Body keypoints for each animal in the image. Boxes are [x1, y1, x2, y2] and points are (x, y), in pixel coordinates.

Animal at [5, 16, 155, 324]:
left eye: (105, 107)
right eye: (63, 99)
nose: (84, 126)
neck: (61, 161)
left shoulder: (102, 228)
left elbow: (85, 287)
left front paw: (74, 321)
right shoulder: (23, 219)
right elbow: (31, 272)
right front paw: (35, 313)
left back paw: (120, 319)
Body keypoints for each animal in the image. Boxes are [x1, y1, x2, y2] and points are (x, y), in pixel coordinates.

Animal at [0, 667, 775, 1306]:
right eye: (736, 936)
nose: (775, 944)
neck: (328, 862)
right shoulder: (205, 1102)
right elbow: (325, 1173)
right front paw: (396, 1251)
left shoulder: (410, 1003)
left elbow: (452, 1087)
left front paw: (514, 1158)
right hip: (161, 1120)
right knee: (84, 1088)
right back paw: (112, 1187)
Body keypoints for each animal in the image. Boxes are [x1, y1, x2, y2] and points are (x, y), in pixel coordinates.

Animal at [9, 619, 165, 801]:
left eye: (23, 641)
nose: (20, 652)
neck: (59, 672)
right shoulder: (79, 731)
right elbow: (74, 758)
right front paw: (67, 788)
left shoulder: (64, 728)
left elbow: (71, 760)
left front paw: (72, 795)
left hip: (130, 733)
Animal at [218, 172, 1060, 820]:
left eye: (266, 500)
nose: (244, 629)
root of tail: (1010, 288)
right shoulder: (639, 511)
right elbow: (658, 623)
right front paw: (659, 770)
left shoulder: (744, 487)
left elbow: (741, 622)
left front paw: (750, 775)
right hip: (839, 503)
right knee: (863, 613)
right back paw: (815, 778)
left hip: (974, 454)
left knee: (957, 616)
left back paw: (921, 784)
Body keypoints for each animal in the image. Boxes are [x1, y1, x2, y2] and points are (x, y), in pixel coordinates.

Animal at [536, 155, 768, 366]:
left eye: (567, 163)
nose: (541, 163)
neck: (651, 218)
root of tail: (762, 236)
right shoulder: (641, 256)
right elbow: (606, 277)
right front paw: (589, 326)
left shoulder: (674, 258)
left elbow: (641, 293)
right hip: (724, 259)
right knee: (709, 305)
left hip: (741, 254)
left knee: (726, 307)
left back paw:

┄┄┄┄┄┄

WHAT THIS TASK INVOLVES:
Could you give the data again, word for word?

TASK RESPONSE:
Body keypoints for each animal in the image. Boxes are [x1, y1, x2, y2] and points are (x, y), in pixel coordinates.

Animal at [5, 16, 155, 324]:
left eye: (105, 107)
right eye: (63, 99)
nose: (84, 126)
neck: (61, 161)
left shoulder: (102, 228)
left elbow: (85, 287)
left front paw: (74, 321)
right shoulder: (23, 219)
right elbow: (31, 272)
right front paw: (35, 313)
left back paw: (120, 319)
Body keypoints for each animal in the image. Boxes are [x1, y1, x2, y2] and points are (x, y), in pixel coordinates.

Animal at [0, 667, 775, 1306]:
right eye: (736, 936)
nose: (775, 944)
neck: (328, 862)
right shoulder: (205, 1102)
right elbow: (325, 1173)
right front paw: (396, 1251)
left shoulder: (410, 1003)
left elbow: (452, 1087)
left front paw: (514, 1158)
right hip: (161, 1120)
right knee: (84, 1088)
right back paw: (112, 1187)
Body keypoints for each animal in the image. Boxes are [x1, y1, x2, y2] and points are (x, y), in pixel coordinates.

Animal at [9, 619, 165, 801]:
left eye: (23, 641)
nose: (20, 652)
neck: (59, 672)
right shoulder: (79, 731)
right elbow: (74, 758)
right front paw: (67, 788)
left shoulder: (64, 728)
left elbow: (71, 760)
left front paw: (72, 795)
left hip: (130, 733)
Animal at [218, 172, 1060, 820]:
left eye: (266, 500)
nose: (244, 629)
root of tail: (1010, 288)
right shoulder: (639, 511)
right elbow: (658, 623)
right front paw: (659, 770)
left shoulder: (744, 487)
left elbow: (741, 622)
left front paw: (750, 775)
right hip: (839, 503)
right knee: (863, 613)
right back paw: (815, 778)
left hip: (974, 454)
left knee: (957, 616)
left back paw: (921, 784)
Body keypoints for each animal in the image. Boxes are [x1, y1, x2, y2] and points are (x, y), in pixel coordinates.

Animal at [536, 155, 768, 366]:
left eye: (567, 163)
nose: (541, 163)
neck: (651, 218)
root of tail: (762, 236)
right shoulder: (641, 256)
right elbow: (606, 277)
right front paw: (589, 326)
left shoulder: (674, 258)
left elbow: (641, 293)
right hip: (724, 259)
right knee: (709, 305)
left hip: (741, 254)
left knee: (726, 307)
left back paw:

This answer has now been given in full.